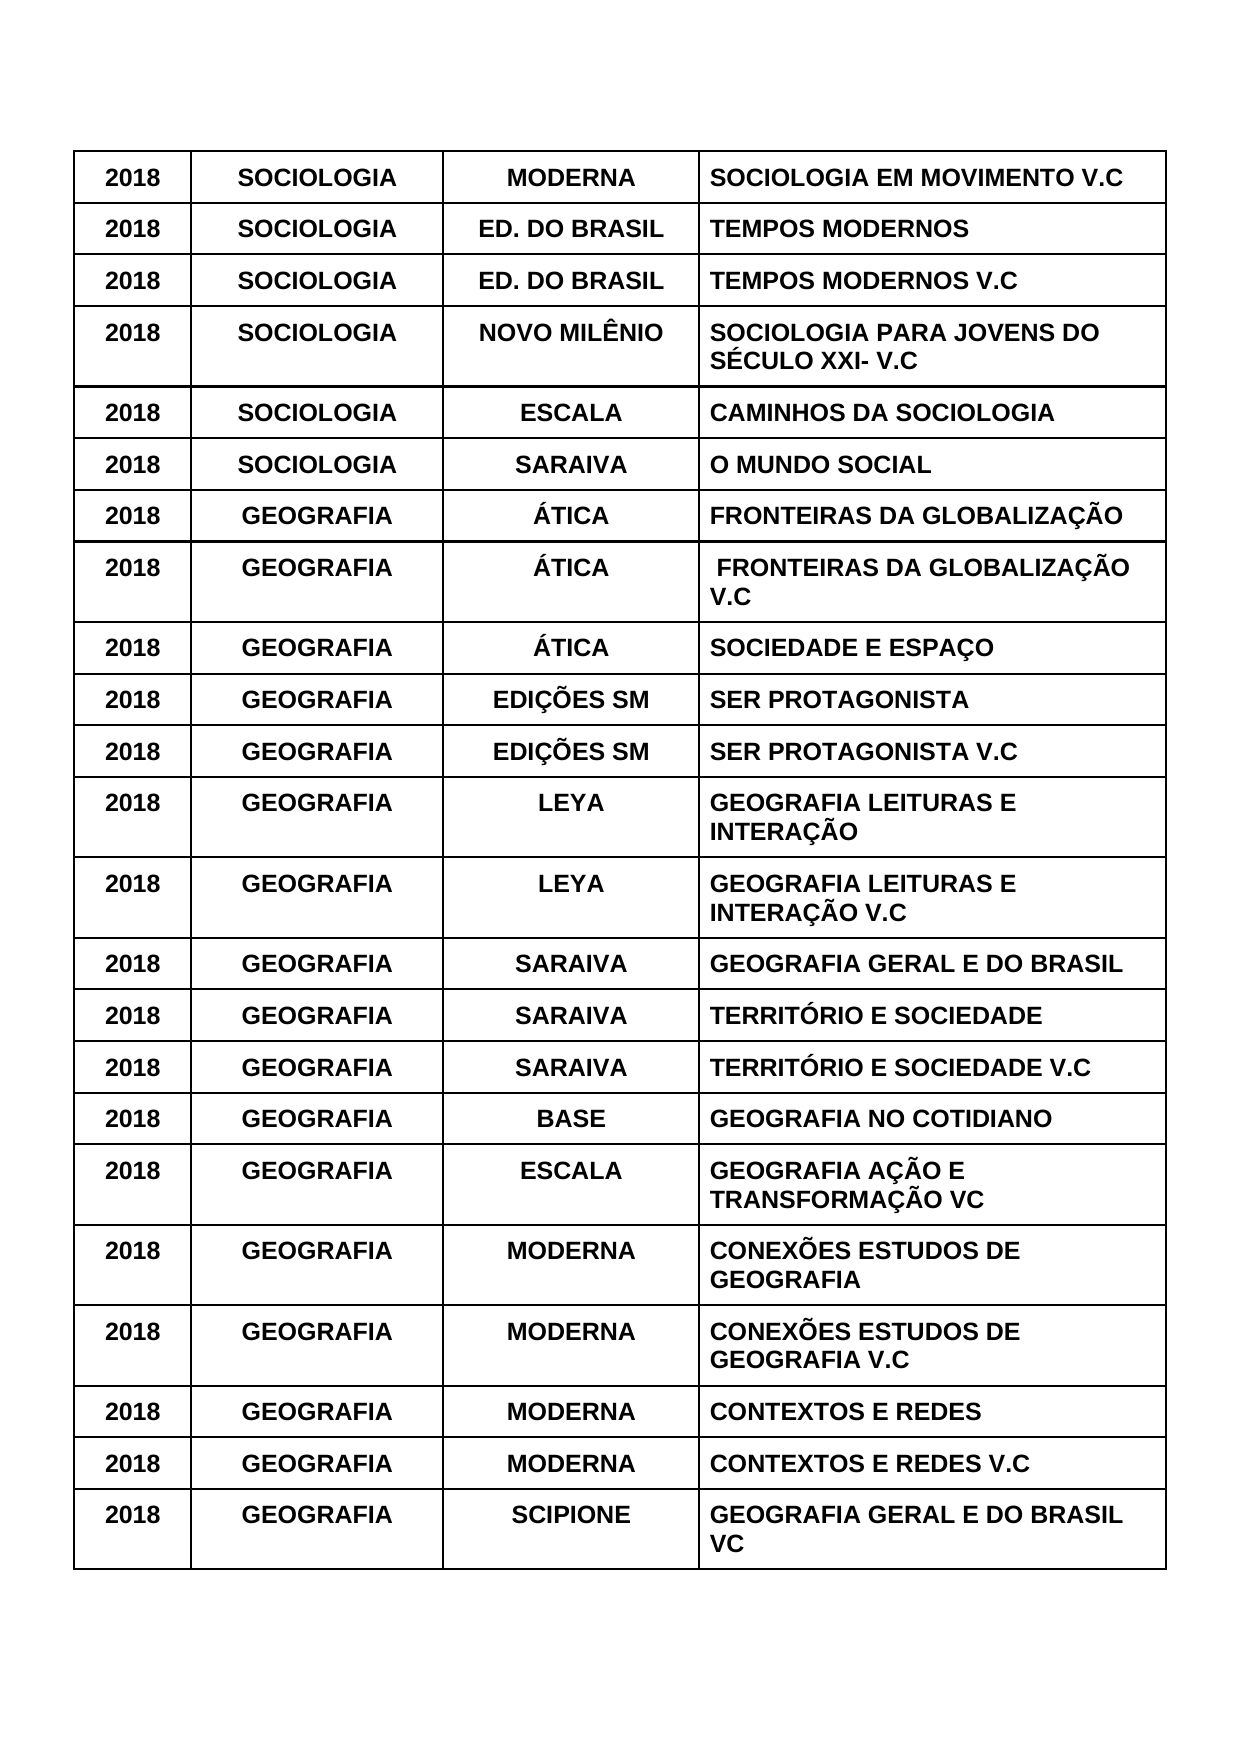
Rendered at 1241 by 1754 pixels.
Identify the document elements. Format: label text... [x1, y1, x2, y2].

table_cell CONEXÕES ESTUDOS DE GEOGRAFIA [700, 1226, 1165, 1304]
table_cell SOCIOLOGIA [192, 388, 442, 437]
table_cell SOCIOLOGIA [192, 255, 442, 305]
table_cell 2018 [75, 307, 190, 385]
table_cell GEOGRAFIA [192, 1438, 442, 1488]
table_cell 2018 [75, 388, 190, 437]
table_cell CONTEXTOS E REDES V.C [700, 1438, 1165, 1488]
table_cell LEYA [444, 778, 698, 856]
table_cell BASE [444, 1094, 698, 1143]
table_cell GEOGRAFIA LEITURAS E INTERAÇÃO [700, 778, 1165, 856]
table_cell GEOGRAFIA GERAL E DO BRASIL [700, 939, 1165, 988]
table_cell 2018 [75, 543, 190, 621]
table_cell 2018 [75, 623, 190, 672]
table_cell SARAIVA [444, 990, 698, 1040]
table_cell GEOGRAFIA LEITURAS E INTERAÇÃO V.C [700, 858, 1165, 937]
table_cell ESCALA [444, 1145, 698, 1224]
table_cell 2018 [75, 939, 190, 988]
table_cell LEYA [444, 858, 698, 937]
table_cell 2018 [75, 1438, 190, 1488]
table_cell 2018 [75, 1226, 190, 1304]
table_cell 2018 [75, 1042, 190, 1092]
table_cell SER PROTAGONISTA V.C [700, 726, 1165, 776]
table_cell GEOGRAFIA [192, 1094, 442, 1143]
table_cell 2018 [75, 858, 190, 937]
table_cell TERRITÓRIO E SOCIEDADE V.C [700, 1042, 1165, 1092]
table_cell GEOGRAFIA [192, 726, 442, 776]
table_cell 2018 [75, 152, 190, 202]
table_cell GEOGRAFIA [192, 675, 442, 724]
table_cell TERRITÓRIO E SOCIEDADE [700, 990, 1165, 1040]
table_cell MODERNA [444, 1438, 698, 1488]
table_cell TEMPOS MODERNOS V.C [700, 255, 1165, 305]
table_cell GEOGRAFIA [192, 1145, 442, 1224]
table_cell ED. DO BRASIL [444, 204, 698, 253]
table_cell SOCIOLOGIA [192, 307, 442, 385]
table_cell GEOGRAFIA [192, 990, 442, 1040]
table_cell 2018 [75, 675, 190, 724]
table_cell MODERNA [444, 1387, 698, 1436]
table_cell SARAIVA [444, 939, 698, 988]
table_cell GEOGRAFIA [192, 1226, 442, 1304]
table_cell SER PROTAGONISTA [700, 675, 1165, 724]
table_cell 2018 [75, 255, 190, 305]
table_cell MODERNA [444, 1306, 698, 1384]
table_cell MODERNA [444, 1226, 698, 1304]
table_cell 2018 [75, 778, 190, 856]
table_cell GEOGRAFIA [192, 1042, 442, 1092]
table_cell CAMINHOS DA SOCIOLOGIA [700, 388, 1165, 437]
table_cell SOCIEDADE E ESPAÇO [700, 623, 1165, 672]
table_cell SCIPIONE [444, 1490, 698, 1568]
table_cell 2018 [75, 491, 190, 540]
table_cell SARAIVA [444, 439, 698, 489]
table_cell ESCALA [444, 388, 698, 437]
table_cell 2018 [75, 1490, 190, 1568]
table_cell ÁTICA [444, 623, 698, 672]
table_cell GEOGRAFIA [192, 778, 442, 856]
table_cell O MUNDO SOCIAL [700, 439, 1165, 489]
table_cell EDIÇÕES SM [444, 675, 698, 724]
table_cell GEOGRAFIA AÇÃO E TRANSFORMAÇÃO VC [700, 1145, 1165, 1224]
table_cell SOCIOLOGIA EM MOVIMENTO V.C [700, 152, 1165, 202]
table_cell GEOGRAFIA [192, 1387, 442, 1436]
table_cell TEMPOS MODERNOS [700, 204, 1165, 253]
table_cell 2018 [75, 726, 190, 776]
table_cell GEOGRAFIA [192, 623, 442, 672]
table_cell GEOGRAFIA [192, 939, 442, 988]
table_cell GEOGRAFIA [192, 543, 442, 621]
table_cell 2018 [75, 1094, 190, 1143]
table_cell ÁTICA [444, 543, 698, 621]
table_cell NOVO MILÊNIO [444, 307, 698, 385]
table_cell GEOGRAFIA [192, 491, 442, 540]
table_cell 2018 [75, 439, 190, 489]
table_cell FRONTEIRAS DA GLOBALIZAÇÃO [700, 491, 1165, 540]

*TASK PROMPT*.
Please return all lines in the material above that include the word "PROTAGONISTA".

*WRITTEN RESPONSE*.
table_cell SER PROTAGONISTA V.C [700, 726, 1165, 776]
table_cell SER PROTAGONISTA [700, 675, 1165, 724]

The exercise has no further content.